What happens if I really do have an unpaid toll and ignore it?
The state agency sends a paper violation notice to the address registered on your DMV record, with a license plate photo from the toll gantry and a payment window of 30 to 60 days. Ignoring it for months can result in late fees, registration holds, or in some states license suspension. The process is slow and arrives by mail. There is no respond-within-12-hours-by-text pathway, ever.
I do not even drive a toll road. Why am I getting these texts?
Attackers do not target by driving history. They send millions of messages to phone number ranges bought from data brokers. A material percentage of recipients have never used the named toll system. Receiving the text is not evidence you owe anything.
I clicked the link but did not enter information. Am I safe?
Probably yes. The page itself usually cannot install anything on a modern phone or laptop without you also downloading and approving an install. Close the tab and clear cookies for that domain. The risk is the form, not the page load.
How do I report an unpaid toll smishing text?

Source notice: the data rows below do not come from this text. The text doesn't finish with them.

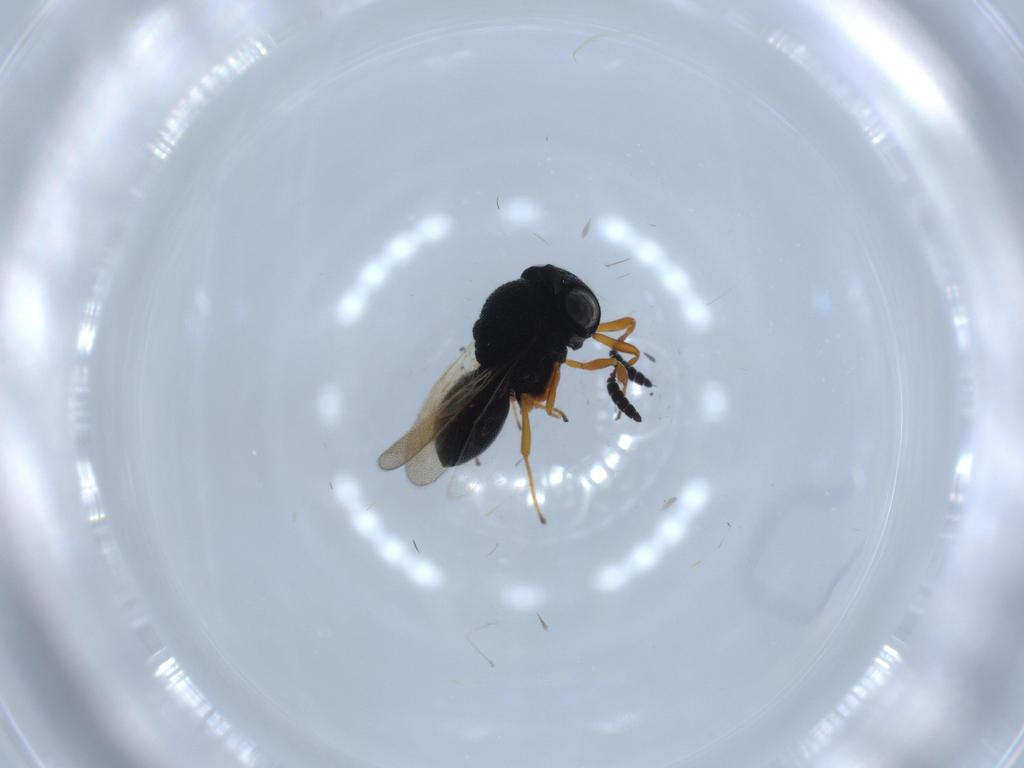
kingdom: Animalia
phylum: Arthropoda
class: Insecta
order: Hymenoptera
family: Scelionidae
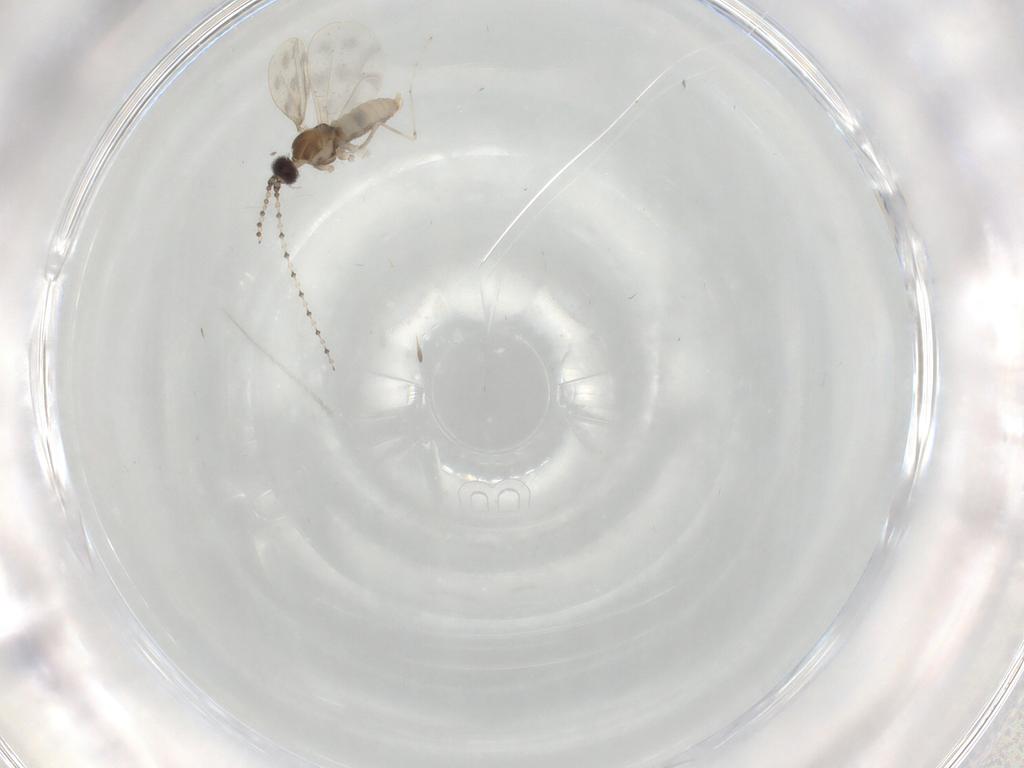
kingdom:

Forward the text to 7726 (the universal SMS spam shortcode in the US, Canada, and UK). File at ic3.gov with the screenshot and sender phone number, and at reportfraud.ftc.gov. Then delete the text.
The bigger picture
Unpaid toll smishing is one case of the same template that drives USPS, FedEx, DHL, Apple ID, bank, and IRS phishing. The brand changes, the visual mimicry changes, the damage shape is the same: harvest a credit card number, harvest an identity profile, resell on dark-web markets, repeat. Until carriers implement universal sender authentication for SMS, the defense burden falls on individuals and the third-party tools they install. The 5-step verification (do not click, look up the real agency, log in via a typed URL, call the agency, screenshot for police) is reliable but only if used every single time.